朝仁千年松

朝仁千年松

今後伐採される「朝仁の千年松」をしのび、感謝会が開かれた

伐採前に住民が感謝会
「関わり深い神木」

 松枯れが深刻となっている、奄美市名瀬朝仁新町の樹齢400年とされているリュウキュウマツ「朝仁の千年松」(愛称)が今夏前に伐採されることが決まった。地域に親しまれてきた神木の姿を心に刻もうと、地域住民は13日、樹木の下で感謝会を開いて、千年松にまつわる思い出話に“花”を咲かせた。

 樹木は千年松公園の旧国道沿いにあり、神松木(カンマチゲ)として地域を見守ってきたまちのシンボル。旧名瀬市が保存樹第1号(1978年指定)に定めていたが、2013年夏ごろから松枯れの兆候が表れはじめたため、市当局は樹幹へ薬剤注入して拡大防止に努めてきたが枯れの進行は止まらなかった。

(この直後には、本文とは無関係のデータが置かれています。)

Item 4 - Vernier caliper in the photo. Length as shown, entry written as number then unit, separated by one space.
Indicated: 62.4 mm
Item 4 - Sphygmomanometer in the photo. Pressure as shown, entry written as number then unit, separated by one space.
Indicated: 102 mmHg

 市側は根腐れがみられるとして保全を断念。周辺に住宅地もあることから台風シーズン前の伐採を判断した。この措置を受け、朝仁町内会(428世帯850人、屋村賢良会長)は近隣自治会と協力して、神木への感謝会の開催を決定したという。

 屋村会長は「地域には神社がなく、これまで地域行事を担ってきた存在。住民の安全確保から伐採を承諾したが、新たな歴史の始まりとして、語り継いでいきたい」と話した。

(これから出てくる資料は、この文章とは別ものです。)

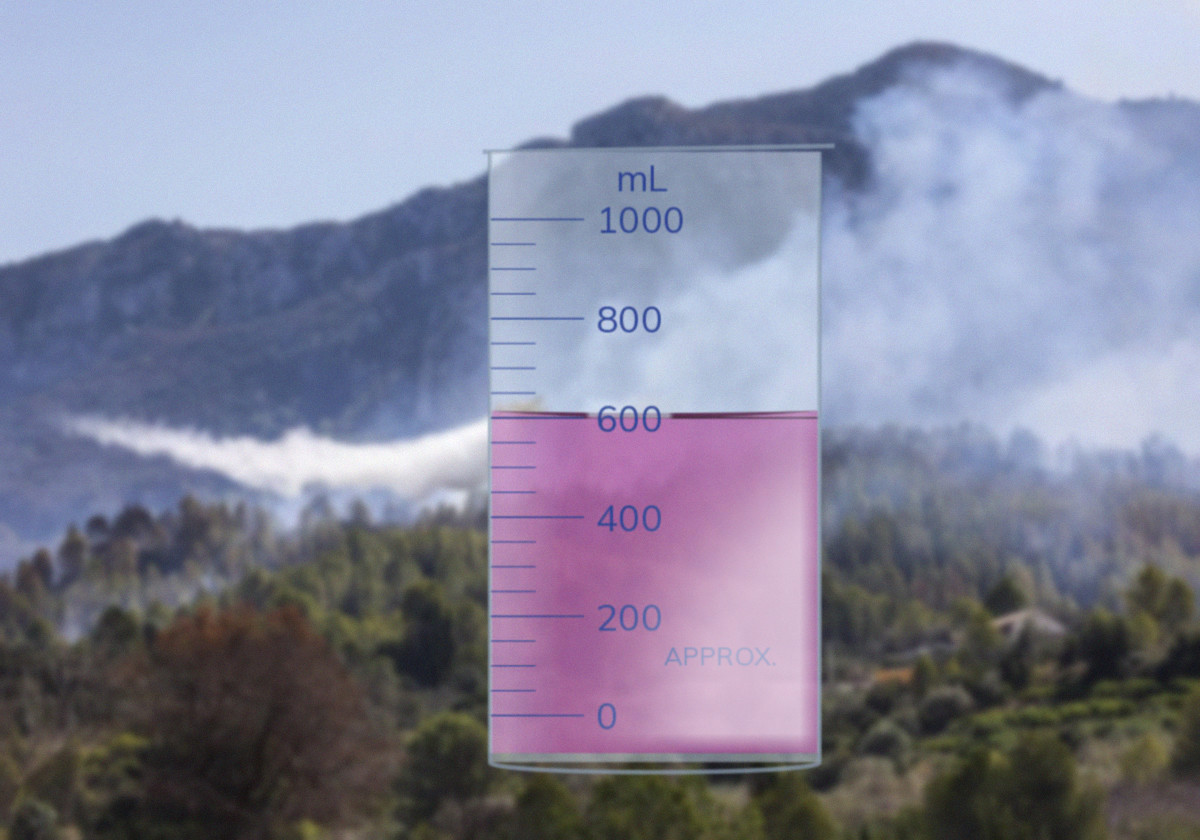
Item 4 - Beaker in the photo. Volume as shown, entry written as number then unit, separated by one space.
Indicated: 600 mL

 会には近隣住民や市職員など約120人が参加。町内会関係者が木のたもとに酒を注ぎ、参加者は全員で献杯。島唄による奉歌でにぎやかに営まれた。来賓に朝山毅市長も駆けつけ、「高校時代は遠足の道中の目印となった思い出の松」と名残を惜しんだ。

 同町の井川静男さん(81)は「この木は、出兵の見送りや十五夜祭の打ち出し、住民が酒を酌み交わした場所。その姿が見られなくなるのはとても残念」と感無量に話した。

 町内会関係者によると、幹の一部を残したモニュメントなどの設置を市側に要請。伐採後は資材としての活用も検討している。